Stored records
----

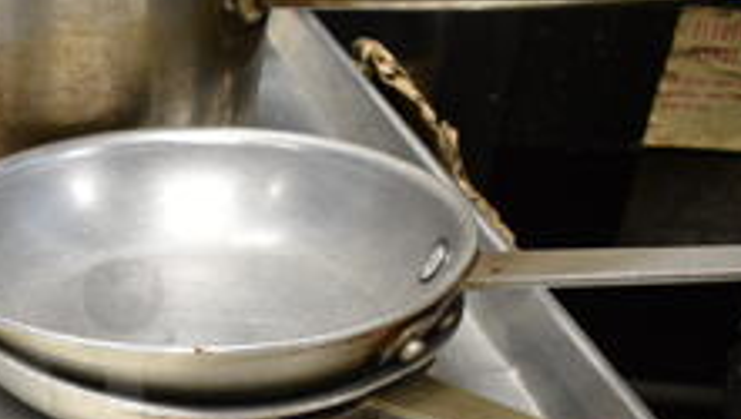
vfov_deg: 15.2
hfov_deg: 25.2
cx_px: -74
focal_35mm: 78
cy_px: 429
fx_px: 1535
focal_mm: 18
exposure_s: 1/30
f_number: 3.5
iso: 560
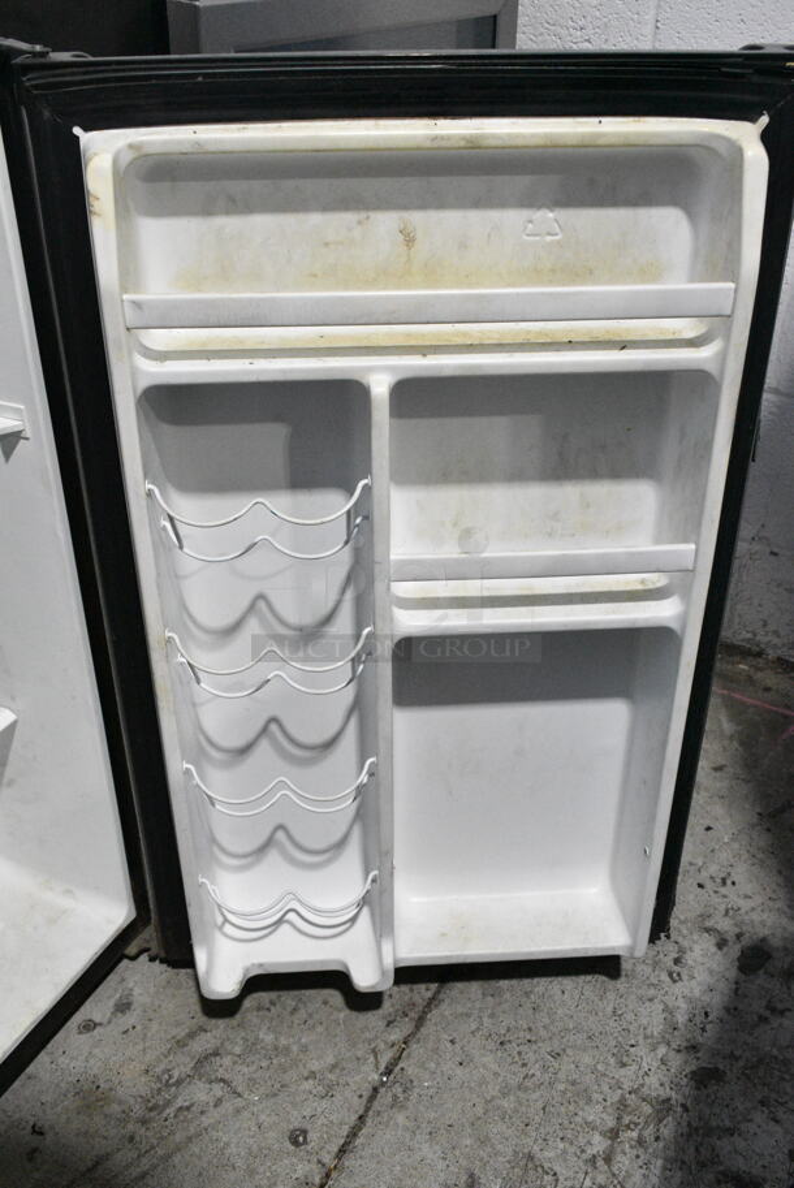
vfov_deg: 53.1
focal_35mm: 36
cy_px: 594
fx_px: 1189
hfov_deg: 36.9
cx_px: 397
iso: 6400
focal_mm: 24
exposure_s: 1/320
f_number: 9
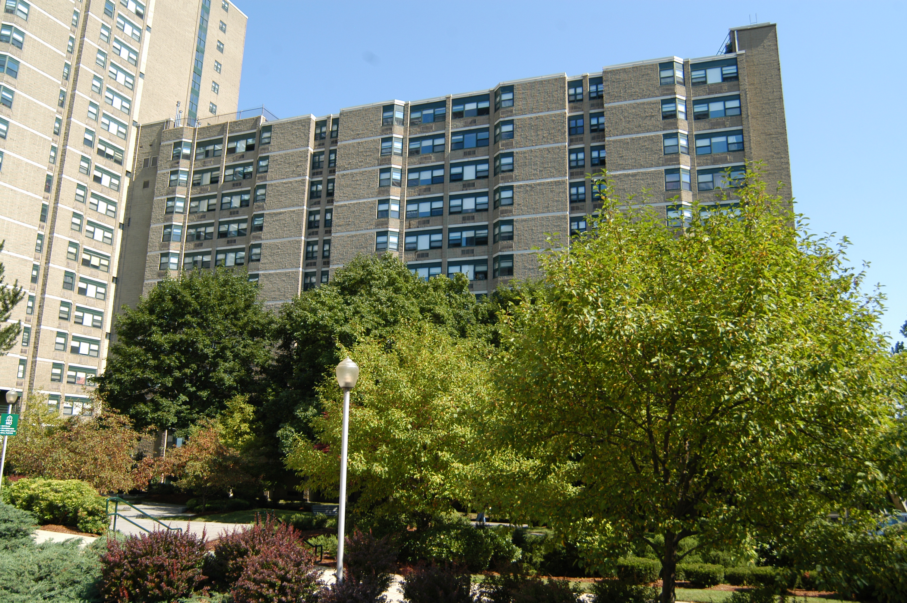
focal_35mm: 27
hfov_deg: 67.4
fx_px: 680
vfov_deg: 47.8
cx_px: 454
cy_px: 302
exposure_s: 1/640
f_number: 4.8
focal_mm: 18
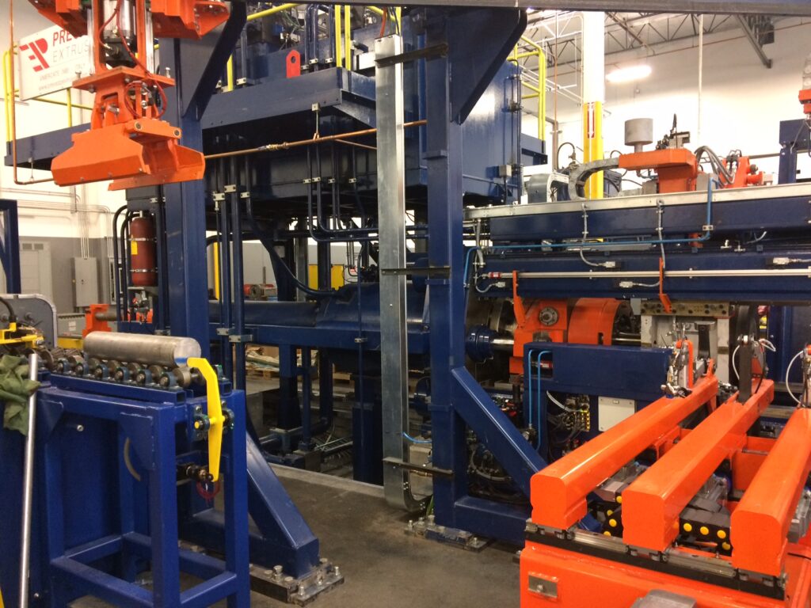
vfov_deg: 48.2
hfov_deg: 61.7
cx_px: 406
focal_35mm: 29
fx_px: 679
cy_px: 304
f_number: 2.2
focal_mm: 4.15
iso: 160
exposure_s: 1/30
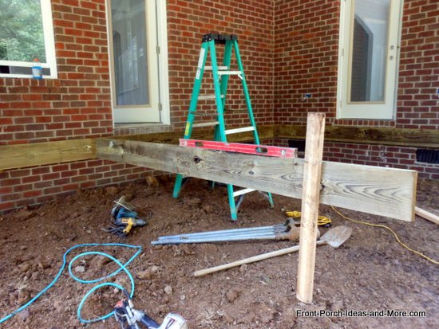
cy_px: 164
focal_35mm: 28
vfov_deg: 49.8
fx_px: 355
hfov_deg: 63.4
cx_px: 220
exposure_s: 1/80
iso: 400
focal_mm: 5
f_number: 3.7
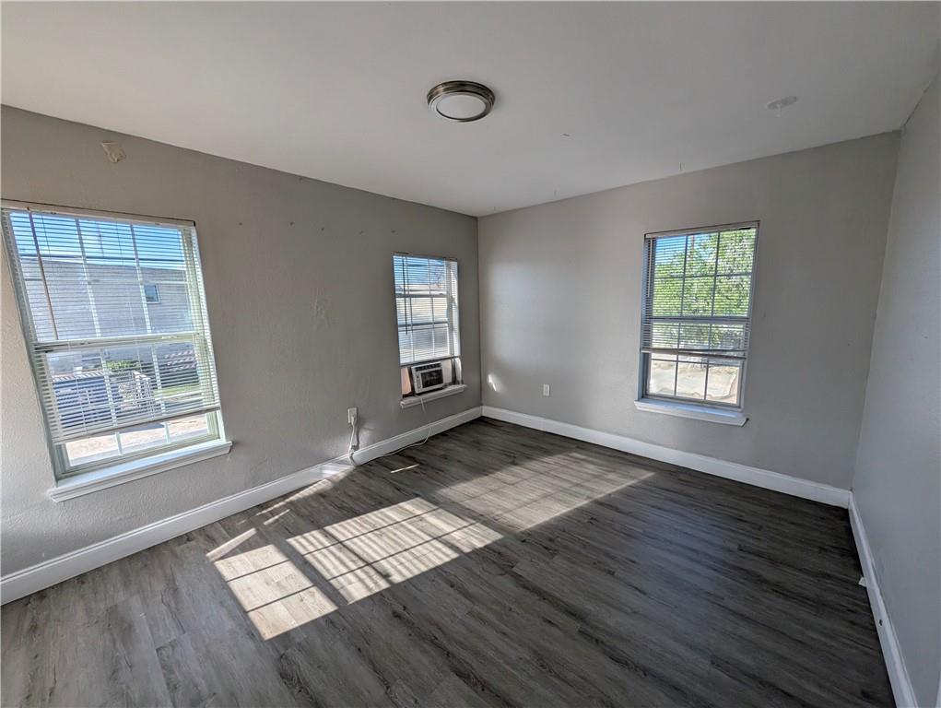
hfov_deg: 110.5
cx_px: 470
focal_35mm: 12
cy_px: 354
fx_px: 327
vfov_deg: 94.6
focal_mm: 2.02
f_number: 1.7
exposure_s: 1/1245
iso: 54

----

— PROBLEM DETAILS —
Exact copy, no pictures: please print every record above as written.

— RESPONSE TO THIS EXERCISE —
vfov_deg: 15.2
hfov_deg: 25.2
cx_px: -74
focal_35mm: 78
cy_px: 429
fx_px: 1535
focal_mm: 18
exposure_s: 1/30
f_number: 3.5
iso: 560
vfov_deg: 53.1
focal_35mm: 36
cy_px: 594
fx_px: 1189
hfov_deg: 36.9
cx_px: 397
iso: 6400
focal_mm: 24
exposure_s: 1/320
f_number: 9
focal_35mm: 27
hfov_deg: 67.4
fx_px: 680
vfov_deg: 47.8
cx_px: 454
cy_px: 302
exposure_s: 1/640
f_number: 4.8
focal_mm: 18
vfov_deg: 48.2
hfov_deg: 61.7
cx_px: 406
focal_35mm: 29
fx_px: 679
cy_px: 304
f_number: 2.2
focal_mm: 4.15
iso: 160
exposure_s: 1/30
cy_px: 164
focal_35mm: 28
vfov_deg: 49.8
fx_px: 355
hfov_deg: 63.4
cx_px: 220
exposure_s: 1/80
iso: 400
focal_mm: 5
f_number: 3.7
hfov_deg: 110.5
cx_px: 470
focal_35mm: 12
cy_px: 354
fx_px: 327
vfov_deg: 94.6
focal_mm: 2.02
f_number: 1.7
exposure_s: 1/1245
iso: 54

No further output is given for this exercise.